🤖 AI Summary
In supervised fine-tuning (SFT), large language models (LLMs) often overemphasize lengthy chain-of-thought (CoT) reasoning, thereby weakening modeling of critical answer tokens and degrading answer accuracy. To address this, we propose SFTKey—a two-stage token-level fine-tuning method: Stage 1 ensures CoT format compliance via standard SFT; Stage 2 applies a weighted loss mask exclusively to answer tokens, explicitly decoupling and strengthening their optimization objective.
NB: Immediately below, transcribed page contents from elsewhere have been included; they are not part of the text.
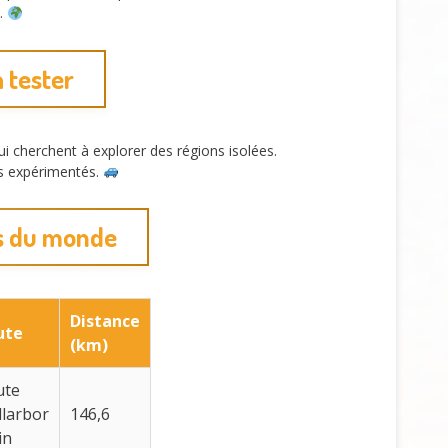
s.
 tester
ui cherchent à explorer des régions isolées.
rs expérimentés.
es du monde
Distance
ute
(km)
ute
larbor
146,6
in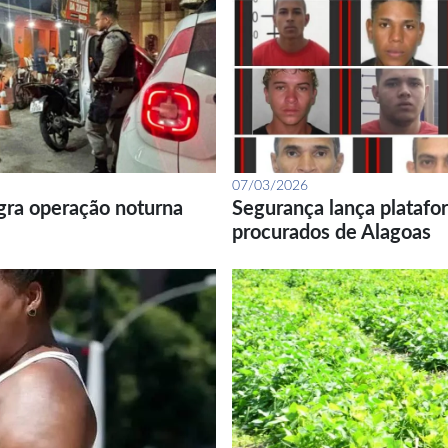
07/03/2026
gra operação noturna
Segurança lança platafor
procurados de Alagoas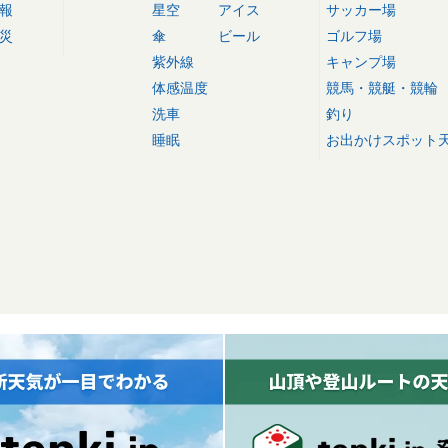
報
星空
アイス
サッカー場
災
傘
ビール
ゴルフ場
紫外線
キャンプ場
体感温度
競馬・競艇・競輪
洗車
釣り
睡眠
お出かけスポット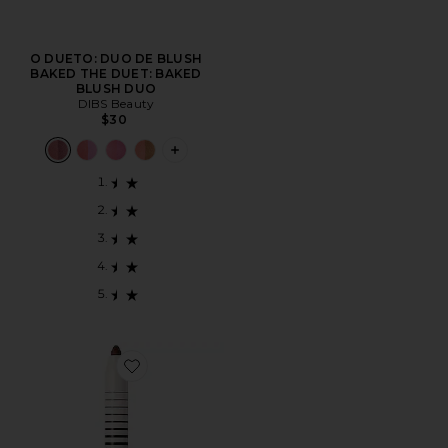
O DUETO: DUO DE BLUSH
BAKED THE DUET: BAKED
BLUSH DUO
DIBS Beauty
$30
PLUS ICON TO SEE MORE OPTIONS F
Favorite No Pressure Lip Definer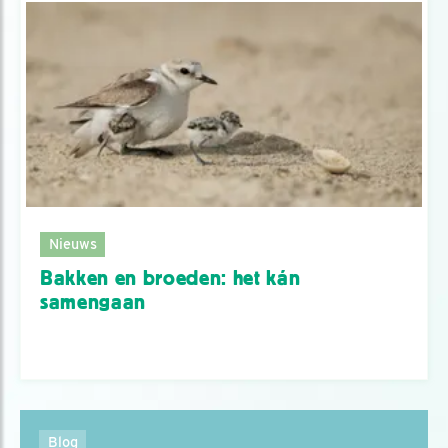
Nieuws
Bakken en broeden: het kán
samengaan
Blog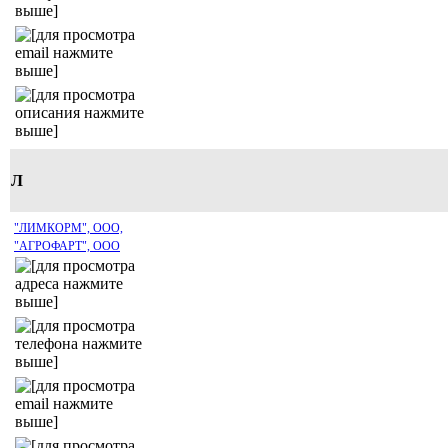
Л
"ЛИМКОРМ", ООО,
"АГРОФАРТ", ООО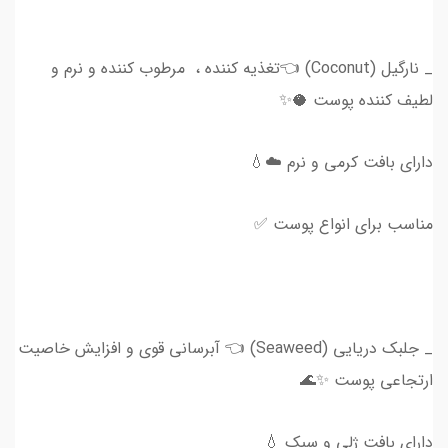
_ نارگیل (Coconut) 👈تغذیه کننده ، مرطوب کننده و نرم و
لطیف کننده پوست 🥥✨
دارای بافت کرمی و نرم ☁️💧
مناسب برای انواع پوست ✅
_ جلبک دریایی (Seaweed) 👈 آبرسانی قوی و افزایش خاصیت
ارتجاعی پوست ✨🌊
دارای بافت ژلی و سبک 💧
This is the first work to introduce CoT-aware, token-level weighting and a phased answer-focusing mechanism in SFT. Experiments across multiple benchmarks (e.g., GSM8K, MATH, SVAMP) and model families (e.g., LLaMA-3, Qwen, Phi-3) demonstrate an average accuracy improvement of over 5%, with substantial gains in final answer correctness—while fully preserving CoT formatting fidelity and generation capability.
📝 Abstract
With the rapid advancement of Large Language Models (LLMs), the Chain-of-Thought (CoT) component has become significant for complex reasoning tasks. However, in conventional Supervised Fine-Tuning (SFT), the model could allocate disproportionately more attention to CoT sequences with excessive length. This reduces focus on the much shorter but essential Key portion-the final answer, whose correctness directly determines task success and evaluation quality. To address this limitation, we propose SFTKey, a two-stage training scheme. In the first stage, conventional SFT is applied to ensure proper output format, while in the second stage, only the Key portion is fine-tuned to improve accuracy. Extensive experiments across multiple benchmarks and model families demonstrate that SFTKey achieves an average accuracy improvement exceeding 5% over conventional SFT, while preserving the ability to generate correct formats. Overall, this study advances LLM fine-tuning by explicitly balancing CoT learning with additional optimization on answer-relevant tokens.